La sidra Chofétim, traite dans son début de la nomination des juges et agents d’autorité en Israël. Il est évident que la justice joue un rôle considérable pour maintenir une coexistence harmonieuse entre tous les segments de la société. Sans la justice, le désordre régne et le fort dévore le faible.
La Michena(2) enseigne :
«[Rabbi Chimône fils de Gam’lièl] disait : le monde se maintient par trois principes : par la vérité, la justice et la concorde, ainsi qu’il est dit(3) :
«Faites régner dans vos murs la vérité, la justice et la paix.»
La justice est le pilier central qui exige l’exercice des deux autres vertus vérité et paix. En effet, par la justice le monde est-il appelé à vivre selon les principes de la vérité et s’ouvrir à une ère de paix.
Par ailleurs, la Michena rapporte(4) :
«Rabbi Hanina, suppléant du Grand Prêtre recommandait : Prie pour le salut de ceux qui sont à la tête de l’État car, sans la crainte qu’ils inspirent, les hommes s’entre-dévoreraient.»

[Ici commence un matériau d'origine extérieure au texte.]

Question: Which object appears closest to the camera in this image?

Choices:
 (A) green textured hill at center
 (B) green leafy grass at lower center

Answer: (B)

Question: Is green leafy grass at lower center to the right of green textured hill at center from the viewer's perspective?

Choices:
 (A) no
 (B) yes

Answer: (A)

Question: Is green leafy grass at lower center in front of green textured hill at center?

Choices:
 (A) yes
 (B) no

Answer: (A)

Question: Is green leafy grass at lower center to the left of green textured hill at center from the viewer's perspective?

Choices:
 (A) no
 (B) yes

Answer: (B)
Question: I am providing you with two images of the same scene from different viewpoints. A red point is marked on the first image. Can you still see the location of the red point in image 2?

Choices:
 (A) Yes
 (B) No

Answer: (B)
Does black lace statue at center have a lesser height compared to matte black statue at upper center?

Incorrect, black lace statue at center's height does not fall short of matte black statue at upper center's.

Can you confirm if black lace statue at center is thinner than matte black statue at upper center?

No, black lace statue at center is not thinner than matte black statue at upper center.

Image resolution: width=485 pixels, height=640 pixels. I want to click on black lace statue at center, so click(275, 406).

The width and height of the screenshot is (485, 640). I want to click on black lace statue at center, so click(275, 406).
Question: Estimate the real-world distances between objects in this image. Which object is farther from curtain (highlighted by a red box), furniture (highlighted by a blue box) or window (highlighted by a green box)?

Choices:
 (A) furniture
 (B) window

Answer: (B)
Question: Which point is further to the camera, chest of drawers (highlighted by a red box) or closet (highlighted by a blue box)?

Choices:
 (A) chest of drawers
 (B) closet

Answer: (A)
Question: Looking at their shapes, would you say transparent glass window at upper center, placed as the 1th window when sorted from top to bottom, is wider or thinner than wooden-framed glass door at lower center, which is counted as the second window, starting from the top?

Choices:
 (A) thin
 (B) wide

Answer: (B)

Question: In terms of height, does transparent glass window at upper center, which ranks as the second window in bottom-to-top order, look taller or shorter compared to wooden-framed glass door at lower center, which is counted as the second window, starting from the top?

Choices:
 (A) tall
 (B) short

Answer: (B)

Le Talmoud(5), s’appuyant sur les propos du prophète(6) :
«O Toi qui as les yeux trop purs pour voir le mal et qui ne peux regarder l’iniquité, pourquoi regardes-Tu ces perfides, gardes-Tu le silence quand le méchant dévore plus juste que lui? Pourquoi as-Tu rendu les hommes pareils aux poissons de la mer, aux reptiles qui n’ont point de maître?», affirme : sans la crainte et le respect qu’inspire l’autorité, l’homme se comporterait tel le poisson de la mer, le grand dévorant le petit.»
Sans l’autorité qui applique la justice, point de société possible.
Le Roi Chélomo, quant à lui, souligne(7) : «Un roi grandit son pays par la justice mais celui qui est avide de dons, le ruine.» Affirmant cela, il cite un des grands avantages de la justice. Elle procure au monde des bases fermes et solides sans lesquelles il s’ébranle et s’écroule.
C’est donc à juste raison que Rachi, à la suite du Talmoud(8), rattache la nomination de juges justes et droits au mérite qu’aura Israël de vivre et hériter le pays de Kénaâne.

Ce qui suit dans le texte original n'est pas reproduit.